• Your goal: Copy every line of text in the items below, character for character.

+++ Data supplied

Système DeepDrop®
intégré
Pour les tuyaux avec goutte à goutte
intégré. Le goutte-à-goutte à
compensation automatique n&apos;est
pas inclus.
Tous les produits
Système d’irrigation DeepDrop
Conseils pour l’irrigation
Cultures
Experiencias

++++++

• Solution to this problem:
Système DeepDrop®
intégré
Pour les tuyaux avec goutte à goutte
intégré. Le goutte-à-goutte à
compensation automatique n&apos;est
pas inclus.
Tous les produits
Système d’irrigation DeepDrop
Conseils pour l’irrigation
Cultures
Experiencias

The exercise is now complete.